There is no single book covering the issue of polygamy in the early modern Atlantic world. However, Cairncross 1974 and Miller 1974 are two older but still useful intellectual histories of polygamy, especially in terms of debates of the Reformations, both Protestant and Catholic, and the Enlightenment. Both largely cover European debates on polygamy in the early modern period. Zeitzen 2008 provides a useful anthropological overview of this topic in a global context. Finally, as for texts of use in undergraduate and graduate courses, Cott 2000 deals with polygamy as part of wider political controversies about marriage in the United States, while Gordon 2002 explores the legal and political implications of the conflicts around Mormon polygamy.

  • Cairncross, John. After Polygamy Was Made a Sin: The Social History of Christian Polygamy. London: Routledge, 1974.

    Despite its subtitle, this work is in fact an intellectual history of polygamy discussions among Christians. It covers major treatises such as those by Bernardino Ochino, Johan Leyser, and Martin Madan, as well as controversies surrounding the Münster Anabaptists, the dissolution of Henry VIII’s marriage, Native American and Muslim polygamy, and Mormon polygamy.

  • Cott, Nancy F. Public Vows: A History of Marriage and the Nation. Cambridge, MA: Harvard University Press, 2000.

    While not specifically about polygamy, this book, which begins with the founding of the United States, offers a compelling and sustained analysis of the political implications of controversies over marriage in modern American history. It focuses on federal regulation of the marriages of Native Americans, African Americans, immigrants, and Mormons, among others.

  • Gordon, Sarah Barringer. The Mormon Question: Polygamy and Constitutional Conflict in Nineteenth-Century America. Chapel Hill: University of North Carolina Press, 2002.

    This book elegantly tracks the polygamy controversies that occupied so many Americans between 1852, when the Mormon Church officially endorsed polygamy, and 1890, when the church renounced it. The analysis considers the constitutional crisis of religious freedom and federal power within a larger political and legal framework of states’ rights, territorial jurisdiction, slavery, religion, and the Civil War.

  • Miller, Leo. John Milton among the Polygamophiles. New York: Loewenthal, 1974.

    Written by a Milton scholar of a previous generation, this book centers on John Milton’s On Christian Doctrine (De Doctrina Christiana), which argued for polygamy. The book places Milton’s advocacy within the larger Christian traditions of debates on polygamy. It has a helpful set of appendices and notes.
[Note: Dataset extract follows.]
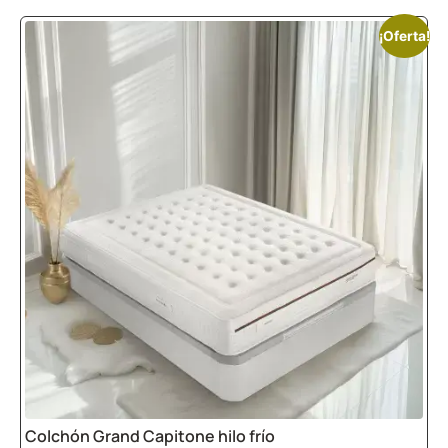
¡Oferta!
Colchón Grand Capitone hilo frío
  • Zeitzen, Miriam Koktvedgaard. Polygamy: A Cross-Cultural Analysis. Oxford: Berg, 2008.

    This work, largely a summary of anthropological literature, offers a useful overview of polygamy in a global perspective. It begins by defining polygamy, considering its forms and foundations. The second part includes studies of Malaysian Muslims, Mormon fundamentalists, and Hindu polyandrists. The final section discusses issues of gender, polygamy, and modernity.